For Wirt’s part at Latched Mama, she wants to see more companies embrace such policies in order to help offset the cost of child care, which CNBC reported is more than $10,000 a year; for infants, the cost is closer to $16,000. And in a country where there aren’t national laws around paid leave, breastfeeding policies or child care protections, Wirt said that it’s up to business owners how they want to navigate their employees’ well-being.
“As a business owner, you have a responsibility 100% to your customers and to your brand,” she said. “But you have more responsibility to the greater good of the individuals you employ, and what is best for them and their families.”
A new necessity
Jessica Chang is the CEO of WeeCare, a childcare provider marketplace that launched in 2017 that aims to connect families to local childcare providers. WeeCare also provides operational support for about 60,000 providers nationwide. But since the end of 2020, the company also began offering a business-to-business operation that contracts with companies to provide the service to employees, who get access to the marketplace and a care team to help them find a provider or backup care. Some companies may also decide to provide a subsidy, Chang said.
The B-to-B side of the operation launched in 2020, and since then, WeeCare has taken on more than 100 clients, including big-name brands like JCPenney, Wendy’s and Delta Faucet. Participating companies span small local businesses in suburban or rural areas, to national corporations with hundreds of locations around the country. But they’re often businesses that have hourly employees, Chang said, or wouldn’t be able to provide on-site childcare centers due to having multiple locations or employees with long commutes.
“We’ve focused specifically on families that are struggling the most, “ she said. “Usually, that means that they’re driving from a rural or suburban area to a city, and can’t find childcare.”
JCPenney started working with WeeCare in August to provide services to roughly 50,000 employees nationwide, including full-and-part time employees at more than 650 stores, corporate offices and supply chain facilities.

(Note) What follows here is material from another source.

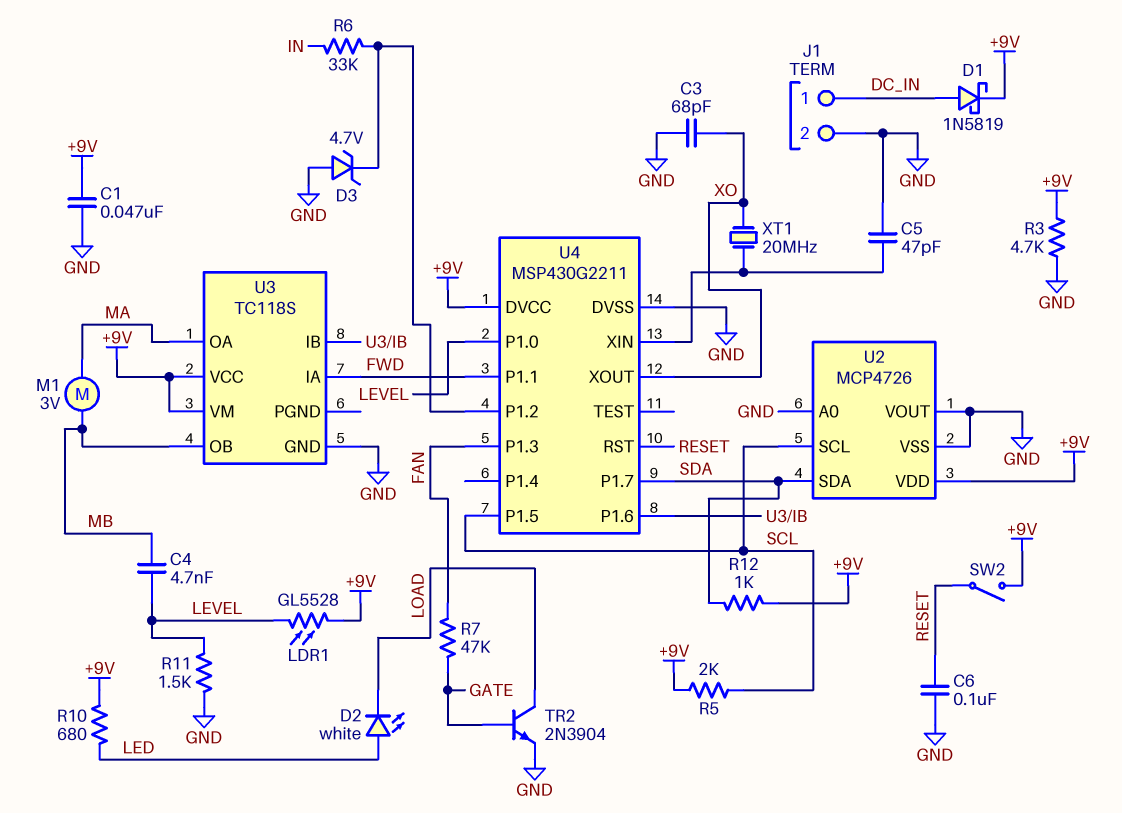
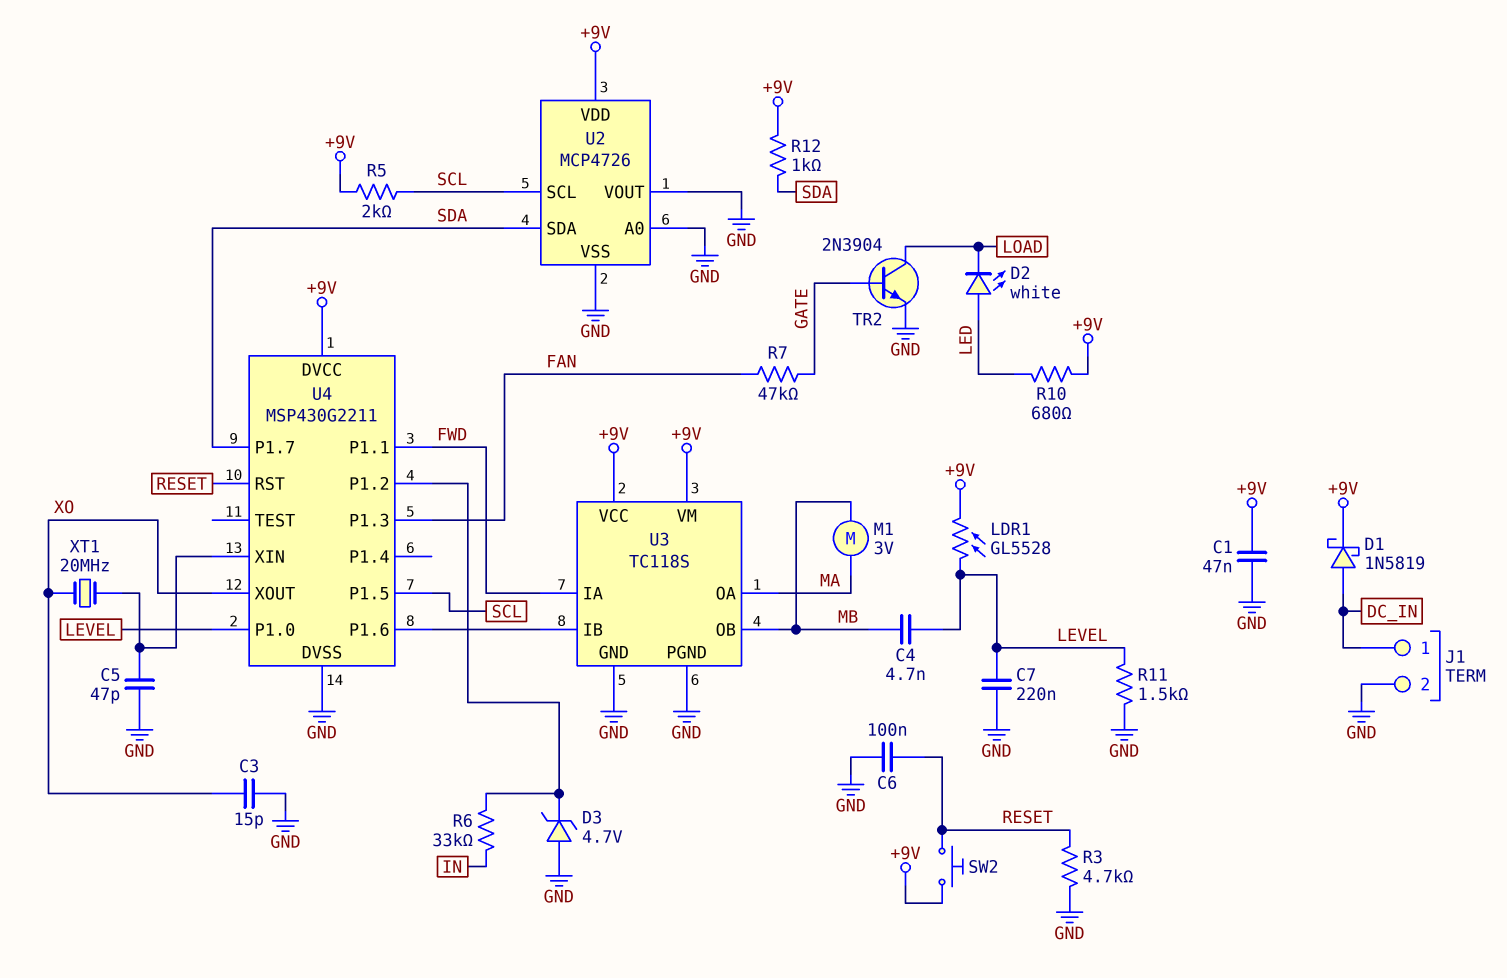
C3: 68pF (GND, XO) -> 15pF (GND, XO)
C7: none -> 220nF (GND, LEVEL)
R3: 4.7k (+9V, GND) -> 4.7k (GND, RESET)
SW2: switch (+9V, RESET) -> button (+9V, RESET)
U3 pin PGND: none -> GND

Andre Joyner, Chief Human Resources Officer for JCPenney, said in a statement that the retailer partnered with WeeCare to “make it easier for our dedicated JCPenney associates to find the care they need for their family, allowing them greater flexibility, savings, and support.”
Chang anticipates that demand for child care provider benefist and subsidies is going to continue through 2022 as companies look to compete for talent. She said that the Covid-19 stay-at-home orders served as a wakeup call, when child care became harder to come by but essential workers still had to report to work.
“For employers, it was something that was nice to have,” she said. “But when that all got disrepute suddenly employers saw the actual benefit of having child care. Something that was nice to have became a necessity.”